Coding
dCas9 A

Part:BBa_K1903001:Design

Designed by: Rafael Montenegro Marín   Group: iGEM16_TEC-Costa_Rica   (2016-10-14)


dCas9 with protein insertion frames version A


Assembly Compatibility:
  • 10
    COMPATIBLE WITH RFC[10]
  • 12
    COMPATIBLE WITH RFC[12]
  • 21
    INCOMPATIBLE WITH RFC[21]
    Illegal BglII site found at 1052
    Illegal BglII site found at 2822
  • 23
    COMPATIBLE WITH RFC[23]
  • 25
    COMPATIBLE WITH RFC[25]
  • 1000
    INCOMPATIBLE WITH RFC[1000]
    Illegal SapI site found at 3536
    Illegal SapI.rc site found at 1165


Design Notes

This dCas9 includes a Double Terminator and has two frames that enable the insertion of proteins in the amino acids L390 and E802. With structural modeling we found that this two hotspots come close when the dCas9 binds to the target molecule, which could trigger a reaction between the proteins inserted in the sites.

dCas9 version A has the insertion frames from amino acids 1 to 60 and from 248 to 266 and each frame has BbsI recognition sites at its start and end; the "start" recognition sites from each insertion frame are inverted so that the four recognition sequences can be lost after the Golden Gate reaction, leaving a functional Cas9 with two protein insertions. As its shown below, every frame has different fusion sites: the first frame is limited by ACTA and TTAC sites and the second one by GAGC and TGCC; all these sites are part of the Cas9 protein sequence and are going to be kept after the insertions's assembly.

We designed two protein insertions for this dCas9 which can be found as BioBricks BBa_K1903020 and BBa_K1903021. Using this BioBricks sequences as a temple, you can design two different protein insertions for the dCas9 version A.

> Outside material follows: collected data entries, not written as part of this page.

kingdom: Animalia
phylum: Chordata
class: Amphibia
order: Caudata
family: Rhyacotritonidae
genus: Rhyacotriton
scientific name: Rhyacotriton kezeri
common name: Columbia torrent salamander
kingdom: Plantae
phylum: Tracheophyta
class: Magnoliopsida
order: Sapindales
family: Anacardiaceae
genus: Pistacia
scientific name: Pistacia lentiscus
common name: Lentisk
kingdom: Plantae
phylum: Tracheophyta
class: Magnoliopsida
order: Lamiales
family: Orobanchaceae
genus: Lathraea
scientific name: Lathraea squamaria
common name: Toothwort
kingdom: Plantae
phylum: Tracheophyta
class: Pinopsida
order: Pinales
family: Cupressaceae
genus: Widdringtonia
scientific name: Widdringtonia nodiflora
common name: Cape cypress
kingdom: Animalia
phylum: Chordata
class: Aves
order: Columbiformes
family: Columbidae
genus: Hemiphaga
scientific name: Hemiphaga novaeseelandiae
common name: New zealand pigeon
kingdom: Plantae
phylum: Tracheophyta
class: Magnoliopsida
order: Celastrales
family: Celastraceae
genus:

We successfully assembled our dCas9 (without insertions) and verified in this agarose gel. The dCas9 is a approximately of 4500 bp


Note: Because our dCasB has four BbsI recognition sites in its sequence, it is not a functional protein until the two insertions are assembled and the recognition sites's sequences are lost.

Source

References

Oakes, B. L., Nadler, D. C., Flamholz, A., Fellmann, C., Staahl, B. T., Doudna, J. A., & Savage, D. F. (2016). Profiling of engineering hotspots identifies an allosteric CRISPR-Cas9 switch. Nature biotechnology, 34(6), 646-651

Sternberg, S. H., LaFrance, B., Kaplan, M., & Doudna, J. A. (2015). Conformational control of DNA target cleavage by CRISPR–Cas9. Nature, 527(7576), 110-113.

Weber, E., Engler, C., Gruetzner, R., Werner, S., & Marillonnet, S. (2011). A modular cloning system for standardized assembly of multigene constructs. PloS one, 6(2), e16765.